#### PROBLEM DESCRIPTION
In the records below, find the lines that include the string "round" and report how many there are, nothing else.

#### EXERCISE MATERIAL
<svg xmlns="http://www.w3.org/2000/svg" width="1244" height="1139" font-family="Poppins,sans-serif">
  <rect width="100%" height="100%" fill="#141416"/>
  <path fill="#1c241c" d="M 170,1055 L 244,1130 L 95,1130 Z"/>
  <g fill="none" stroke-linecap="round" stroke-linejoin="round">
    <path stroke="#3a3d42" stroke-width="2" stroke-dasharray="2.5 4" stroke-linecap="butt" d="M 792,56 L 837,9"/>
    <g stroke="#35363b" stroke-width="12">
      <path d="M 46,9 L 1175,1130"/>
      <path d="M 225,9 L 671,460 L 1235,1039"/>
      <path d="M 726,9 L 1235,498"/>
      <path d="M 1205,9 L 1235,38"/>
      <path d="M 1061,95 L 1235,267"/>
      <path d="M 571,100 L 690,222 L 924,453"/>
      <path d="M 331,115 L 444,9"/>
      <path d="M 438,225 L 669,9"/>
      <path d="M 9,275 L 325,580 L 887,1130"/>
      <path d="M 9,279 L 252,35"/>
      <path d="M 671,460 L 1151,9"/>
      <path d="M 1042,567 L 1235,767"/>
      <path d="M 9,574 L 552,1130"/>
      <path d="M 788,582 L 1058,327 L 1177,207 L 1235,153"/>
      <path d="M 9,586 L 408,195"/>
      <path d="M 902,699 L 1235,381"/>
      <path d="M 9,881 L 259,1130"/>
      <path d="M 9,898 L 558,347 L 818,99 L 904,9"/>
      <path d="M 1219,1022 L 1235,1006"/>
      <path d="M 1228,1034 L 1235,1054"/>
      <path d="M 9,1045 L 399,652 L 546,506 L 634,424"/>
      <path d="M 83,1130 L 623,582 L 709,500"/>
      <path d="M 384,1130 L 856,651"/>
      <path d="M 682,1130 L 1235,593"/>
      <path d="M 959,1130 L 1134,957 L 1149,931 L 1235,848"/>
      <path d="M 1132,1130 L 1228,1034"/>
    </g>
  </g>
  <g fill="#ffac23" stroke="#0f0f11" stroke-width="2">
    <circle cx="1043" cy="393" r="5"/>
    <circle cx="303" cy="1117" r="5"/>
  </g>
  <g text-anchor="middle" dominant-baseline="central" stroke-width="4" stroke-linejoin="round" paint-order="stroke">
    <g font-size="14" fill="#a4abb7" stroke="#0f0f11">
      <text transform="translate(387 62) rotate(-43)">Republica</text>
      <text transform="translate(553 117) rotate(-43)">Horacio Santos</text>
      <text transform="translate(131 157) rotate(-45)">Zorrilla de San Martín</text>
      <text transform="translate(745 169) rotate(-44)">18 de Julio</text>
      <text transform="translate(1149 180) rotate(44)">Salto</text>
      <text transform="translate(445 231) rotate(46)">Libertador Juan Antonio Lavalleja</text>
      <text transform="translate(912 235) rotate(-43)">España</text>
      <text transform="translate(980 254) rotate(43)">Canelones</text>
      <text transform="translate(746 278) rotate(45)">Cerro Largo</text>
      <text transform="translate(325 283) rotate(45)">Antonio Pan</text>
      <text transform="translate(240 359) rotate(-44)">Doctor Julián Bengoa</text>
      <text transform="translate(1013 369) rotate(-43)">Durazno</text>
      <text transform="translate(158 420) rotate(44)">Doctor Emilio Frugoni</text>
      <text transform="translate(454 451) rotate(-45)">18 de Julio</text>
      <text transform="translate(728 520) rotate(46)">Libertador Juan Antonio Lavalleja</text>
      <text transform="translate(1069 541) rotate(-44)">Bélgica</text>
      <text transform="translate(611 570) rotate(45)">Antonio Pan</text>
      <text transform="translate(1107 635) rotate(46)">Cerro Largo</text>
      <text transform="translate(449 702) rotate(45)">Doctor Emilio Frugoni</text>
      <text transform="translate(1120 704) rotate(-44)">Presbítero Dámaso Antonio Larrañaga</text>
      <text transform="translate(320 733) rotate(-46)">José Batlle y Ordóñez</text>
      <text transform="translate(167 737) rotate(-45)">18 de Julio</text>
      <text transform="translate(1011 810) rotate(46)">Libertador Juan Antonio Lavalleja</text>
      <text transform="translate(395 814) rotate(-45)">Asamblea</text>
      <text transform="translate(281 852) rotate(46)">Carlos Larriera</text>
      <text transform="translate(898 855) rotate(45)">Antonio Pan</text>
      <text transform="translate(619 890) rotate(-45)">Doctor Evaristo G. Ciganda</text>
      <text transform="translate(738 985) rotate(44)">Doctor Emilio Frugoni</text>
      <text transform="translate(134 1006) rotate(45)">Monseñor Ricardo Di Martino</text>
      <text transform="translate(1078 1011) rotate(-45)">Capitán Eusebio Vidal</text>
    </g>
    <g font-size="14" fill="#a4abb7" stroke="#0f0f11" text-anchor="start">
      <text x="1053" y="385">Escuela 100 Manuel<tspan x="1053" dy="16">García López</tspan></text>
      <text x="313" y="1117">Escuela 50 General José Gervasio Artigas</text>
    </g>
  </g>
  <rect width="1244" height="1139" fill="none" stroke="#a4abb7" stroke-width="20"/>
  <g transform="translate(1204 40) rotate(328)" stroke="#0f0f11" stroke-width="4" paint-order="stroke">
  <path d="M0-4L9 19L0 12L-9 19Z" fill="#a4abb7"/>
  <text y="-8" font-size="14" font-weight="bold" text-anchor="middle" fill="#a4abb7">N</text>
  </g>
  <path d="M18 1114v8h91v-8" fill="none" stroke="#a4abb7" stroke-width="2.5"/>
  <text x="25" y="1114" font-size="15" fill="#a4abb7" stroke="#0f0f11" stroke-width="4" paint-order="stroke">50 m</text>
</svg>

#### TASK RESPONSE
2